Mais ça ne suffit pas. La répression doit aussi être renforcée. « On ne peut pas laisser ces groupes agir en toute impunité », martèle la procureure. Et elle a raison. Parce que, soyons honnêtes, quand on voit le nombre de jeunes qui tombent dans ces filets, c'est qu'il y a un vrai problème.
Le problème, c'est que les peines sont souvent trop légères. Et puis, les gangs savent comment contourner la loi. Ils utilisent des intermédiaires, des jeunes eux-mêmes, pour éviter d'être directement impliqués. Bref, c'est un vrai casse-tête pour les forces de l'ordre.

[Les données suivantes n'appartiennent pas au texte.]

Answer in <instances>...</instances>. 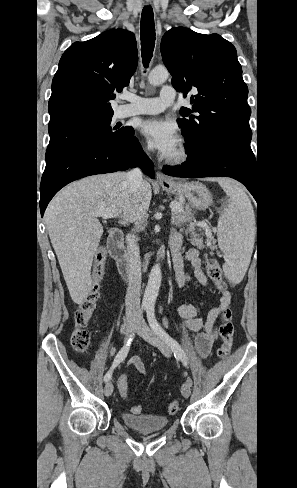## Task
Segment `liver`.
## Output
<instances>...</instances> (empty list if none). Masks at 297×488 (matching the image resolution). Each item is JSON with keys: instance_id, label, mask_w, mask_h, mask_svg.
<instances>
[{"instance_id": "6515ba94", "label": "liver", "mask_w": 297, "mask_h": 488, "mask_svg": "<svg viewBox=\"0 0 297 488\" xmlns=\"http://www.w3.org/2000/svg\"><path fill=\"white\" fill-rule=\"evenodd\" d=\"M151 185L133 190L126 172L90 176L58 192L45 212V223L70 296L76 304L91 287L93 257L103 234L96 212L115 209L122 224L141 220L150 206Z\"/></svg>"}]
</instances>
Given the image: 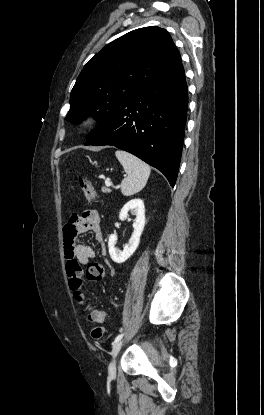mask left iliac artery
I'll return each mask as SVG.
<instances>
[{"label": "left iliac artery", "instance_id": "left-iliac-artery-1", "mask_svg": "<svg viewBox=\"0 0 264 415\" xmlns=\"http://www.w3.org/2000/svg\"><path fill=\"white\" fill-rule=\"evenodd\" d=\"M123 335H124V333L119 334V335L115 338L114 343H116L117 341H119V340L123 337Z\"/></svg>", "mask_w": 264, "mask_h": 415}]
</instances>
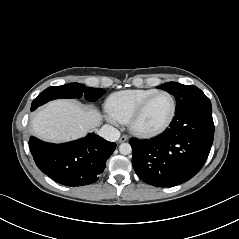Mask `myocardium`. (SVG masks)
I'll use <instances>...</instances> for the list:
<instances>
[{
	"label": "myocardium",
	"mask_w": 239,
	"mask_h": 239,
	"mask_svg": "<svg viewBox=\"0 0 239 239\" xmlns=\"http://www.w3.org/2000/svg\"><path fill=\"white\" fill-rule=\"evenodd\" d=\"M158 95H167L172 101V111L168 119L158 127L155 128H144L138 124L139 118L141 117L142 113L144 112L146 106L149 102ZM177 113V102L175 97L168 91L159 90L154 92L153 94L146 97L140 104L135 108L128 119V126L129 129L138 136L143 137H151L156 136L162 132H164L174 121Z\"/></svg>",
	"instance_id": "f54148a6"
}]
</instances>
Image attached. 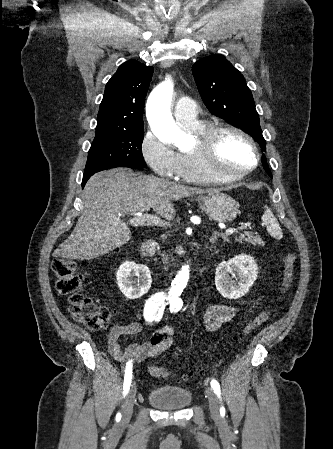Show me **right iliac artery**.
Returning <instances> with one entry per match:
<instances>
[{
  "label": "right iliac artery",
  "mask_w": 333,
  "mask_h": 449,
  "mask_svg": "<svg viewBox=\"0 0 333 449\" xmlns=\"http://www.w3.org/2000/svg\"><path fill=\"white\" fill-rule=\"evenodd\" d=\"M165 295L163 293H157L151 296L145 303L144 306V317L147 321L152 322L153 320L160 321L165 308ZM170 298H166L169 300ZM132 381V361L126 363L124 385H123V395L125 396L130 388Z\"/></svg>",
  "instance_id": "obj_1"
}]
</instances>
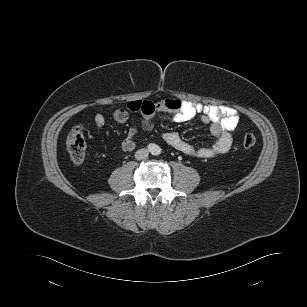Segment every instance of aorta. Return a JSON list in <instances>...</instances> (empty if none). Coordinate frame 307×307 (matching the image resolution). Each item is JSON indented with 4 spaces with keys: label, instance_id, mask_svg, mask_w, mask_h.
Wrapping results in <instances>:
<instances>
[{
    "label": "aorta",
    "instance_id": "obj_1",
    "mask_svg": "<svg viewBox=\"0 0 307 307\" xmlns=\"http://www.w3.org/2000/svg\"><path fill=\"white\" fill-rule=\"evenodd\" d=\"M153 155H159L161 153V148L158 145H152L150 149Z\"/></svg>",
    "mask_w": 307,
    "mask_h": 307
}]
</instances>
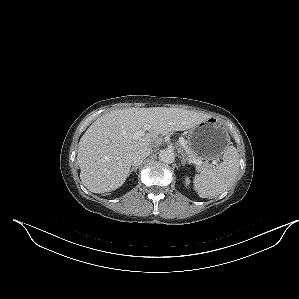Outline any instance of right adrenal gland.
Masks as SVG:
<instances>
[{"label":"right adrenal gland","instance_id":"right-adrenal-gland-1","mask_svg":"<svg viewBox=\"0 0 299 299\" xmlns=\"http://www.w3.org/2000/svg\"><path fill=\"white\" fill-rule=\"evenodd\" d=\"M139 167H132L130 172H129V175L134 171V172H137Z\"/></svg>","mask_w":299,"mask_h":299}]
</instances>
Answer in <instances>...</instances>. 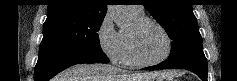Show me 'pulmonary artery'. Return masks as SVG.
<instances>
[{"mask_svg": "<svg viewBox=\"0 0 237 81\" xmlns=\"http://www.w3.org/2000/svg\"><path fill=\"white\" fill-rule=\"evenodd\" d=\"M130 13L136 14V15H143L144 10L141 6H128L127 7Z\"/></svg>", "mask_w": 237, "mask_h": 81, "instance_id": "obj_1", "label": "pulmonary artery"}]
</instances>
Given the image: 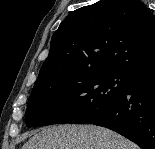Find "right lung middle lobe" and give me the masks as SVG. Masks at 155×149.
I'll list each match as a JSON object with an SVG mask.
<instances>
[{
    "label": "right lung middle lobe",
    "mask_w": 155,
    "mask_h": 149,
    "mask_svg": "<svg viewBox=\"0 0 155 149\" xmlns=\"http://www.w3.org/2000/svg\"><path fill=\"white\" fill-rule=\"evenodd\" d=\"M133 75L89 71L64 73L39 81L27 103L26 125L91 122L128 89Z\"/></svg>",
    "instance_id": "1"
}]
</instances>
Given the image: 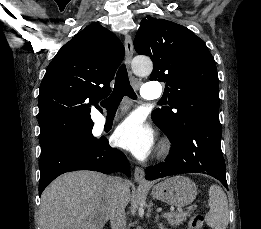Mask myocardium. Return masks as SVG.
Segmentation results:
<instances>
[{
	"instance_id": "1",
	"label": "myocardium",
	"mask_w": 261,
	"mask_h": 229,
	"mask_svg": "<svg viewBox=\"0 0 261 229\" xmlns=\"http://www.w3.org/2000/svg\"><path fill=\"white\" fill-rule=\"evenodd\" d=\"M169 152V146L167 143H165L162 147H161V150H160V155H166L168 154Z\"/></svg>"
}]
</instances>
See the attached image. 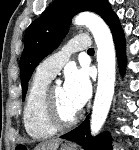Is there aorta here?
Masks as SVG:
<instances>
[{
  "mask_svg": "<svg viewBox=\"0 0 139 150\" xmlns=\"http://www.w3.org/2000/svg\"><path fill=\"white\" fill-rule=\"evenodd\" d=\"M74 24L88 27L97 45L98 86L90 122L92 135H97L107 118L114 95L115 46L108 25L97 14L82 12L75 17Z\"/></svg>",
  "mask_w": 139,
  "mask_h": 150,
  "instance_id": "762f6f07",
  "label": "aorta"
}]
</instances>
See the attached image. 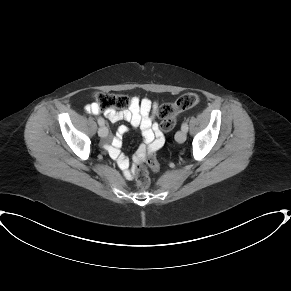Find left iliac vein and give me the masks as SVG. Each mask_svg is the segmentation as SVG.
I'll list each match as a JSON object with an SVG mask.
<instances>
[{
  "mask_svg": "<svg viewBox=\"0 0 291 291\" xmlns=\"http://www.w3.org/2000/svg\"><path fill=\"white\" fill-rule=\"evenodd\" d=\"M175 139L178 143H183L186 140V132L183 130H180L176 133Z\"/></svg>",
  "mask_w": 291,
  "mask_h": 291,
  "instance_id": "1",
  "label": "left iliac vein"
}]
</instances>
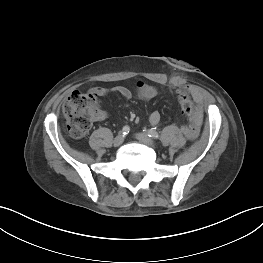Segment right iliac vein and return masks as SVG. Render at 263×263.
<instances>
[{"mask_svg":"<svg viewBox=\"0 0 263 263\" xmlns=\"http://www.w3.org/2000/svg\"><path fill=\"white\" fill-rule=\"evenodd\" d=\"M123 141H124V136L122 134H119L114 138L113 144L114 146L118 147L123 143Z\"/></svg>","mask_w":263,"mask_h":263,"instance_id":"63e3f726","label":"right iliac vein"}]
</instances>
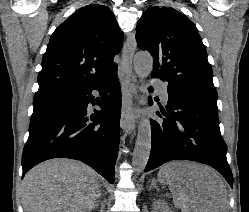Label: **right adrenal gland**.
<instances>
[{
	"mask_svg": "<svg viewBox=\"0 0 249 212\" xmlns=\"http://www.w3.org/2000/svg\"><path fill=\"white\" fill-rule=\"evenodd\" d=\"M100 198H102V194H101V192L99 190V192L97 194V198H96V200H95V202L93 204L92 210H95V208H97V206H99Z\"/></svg>",
	"mask_w": 249,
	"mask_h": 212,
	"instance_id": "2a0ac1e0",
	"label": "right adrenal gland"
}]
</instances>
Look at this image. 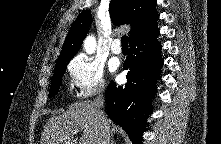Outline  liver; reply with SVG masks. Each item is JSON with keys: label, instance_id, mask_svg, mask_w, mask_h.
Returning <instances> with one entry per match:
<instances>
[{"label": "liver", "instance_id": "obj_1", "mask_svg": "<svg viewBox=\"0 0 221 144\" xmlns=\"http://www.w3.org/2000/svg\"><path fill=\"white\" fill-rule=\"evenodd\" d=\"M105 118L110 129V121ZM80 132L79 144H98L100 125L95 109L89 103H73L62 115L49 118L41 144H78L76 135Z\"/></svg>", "mask_w": 221, "mask_h": 144}]
</instances>
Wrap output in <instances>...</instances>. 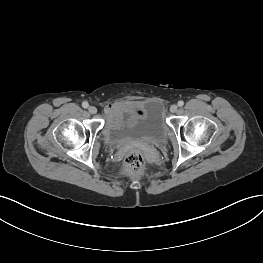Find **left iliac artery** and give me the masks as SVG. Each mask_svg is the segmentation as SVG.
Wrapping results in <instances>:
<instances>
[{
  "instance_id": "left-iliac-artery-1",
  "label": "left iliac artery",
  "mask_w": 263,
  "mask_h": 263,
  "mask_svg": "<svg viewBox=\"0 0 263 263\" xmlns=\"http://www.w3.org/2000/svg\"><path fill=\"white\" fill-rule=\"evenodd\" d=\"M184 105V102L182 101V100H180L179 102H178V106L179 107H182Z\"/></svg>"
}]
</instances>
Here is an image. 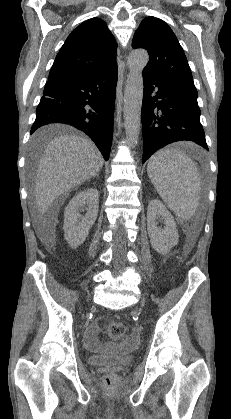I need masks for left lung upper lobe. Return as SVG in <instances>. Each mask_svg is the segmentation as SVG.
I'll return each instance as SVG.
<instances>
[{
	"instance_id": "left-lung-upper-lobe-1",
	"label": "left lung upper lobe",
	"mask_w": 231,
	"mask_h": 419,
	"mask_svg": "<svg viewBox=\"0 0 231 419\" xmlns=\"http://www.w3.org/2000/svg\"><path fill=\"white\" fill-rule=\"evenodd\" d=\"M132 47L144 48L149 53L143 73L194 85L185 53L163 20L153 16L144 18L134 34Z\"/></svg>"
}]
</instances>
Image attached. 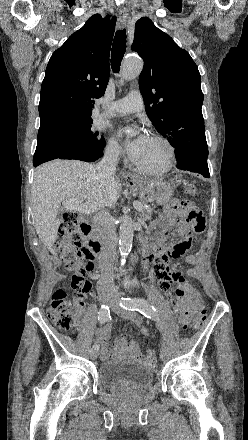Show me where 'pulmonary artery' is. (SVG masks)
<instances>
[{
    "label": "pulmonary artery",
    "instance_id": "pulmonary-artery-1",
    "mask_svg": "<svg viewBox=\"0 0 248 440\" xmlns=\"http://www.w3.org/2000/svg\"><path fill=\"white\" fill-rule=\"evenodd\" d=\"M143 108V99L139 91H131L124 98L108 104L102 113L103 117H113L139 112Z\"/></svg>",
    "mask_w": 248,
    "mask_h": 440
}]
</instances>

Un phénomène qui touche toutes les couches de la société
On pourrait se demander si ces recrutements concernent seulement les jeunes issus de milieux défavorisés. Eh bien, non. Pas du tout. Les gangs ciblent tous les profils. Des ados de banlieue, bien sûr, mais aussi des jeunes de quartiers aisés, des étudiants, des lycéens.
Pourquoi ? Parce que ces jeunes ont souvent des compétences qui intéressent les criminels. Ils sont tech-savvy, ils ont des réseaux, ils sont influents. (D'ailleurs, vous avez vu comment certains influenceurs sont devenus des cibles pour les gangs ?)
Le pire, c'est que ces jeunes ne se rendent pas toujours compte dans quoi ils mettent les pieds. Ils pensent souvent qu'ils ne feront que des « petites » choses. Mais une fois qu'ils sont dedans, c'est trop tard. Ils sont coincés.
Des solutions existent, mais il faut agir vite
Alors, que faire concrètement ? Vanessa Perrée propose plusieurs pistes. D'abord, renforcer les partenariats entre les écoles, les associations et les forces de l'ordre. Ensuite, créer des programmes de sensibilisation dans les collèges et les lycées. Et enfin, punir plus sévèrement les recruteurs.
Mais tout ça prend du temps. Et le temps, justement, c'est ce qui nous manque. Parce que chaque jour qui passe, de nouveaux jeunes tombent dans le piège. Et chaque jour qui passe, c'est un peu plus difficile de les en sortir.
Bref, le combat est loin d'être gagné. Mais au moins, maintenant, on sait à quoi s'en tenir. Et ça, c'est déjà un premier pas.
Les gangs utilisent principalement les réseaux sociaux pour cibler les jeunes. Ils leur proposent souvent de l'argent facile, de la reconnaissance, ou même des « opportunités » qui n'en sont pas. Une fois que le jeune est accroché, ils le manipulent pour qu'il commette des actes de plus en plus graves.
Il faut en parler avec lui, sans jugement. Essayez de comprendre ce qui l'attire dans cette proposition. Ensuite, contactez les autorités ou une association spécialisée. Ne laissez pas la situation s'aggraver.
Les peines varient selon les pays et les législations. En France, par exemple, les recruteurs peuvent être poursuivis pour association de malfaiteurs, trafic de stupéfiants, ou même pour complicité de meurtre. Mais les peines sont souvent trop légères, ce qui encourage les gangs à continuer.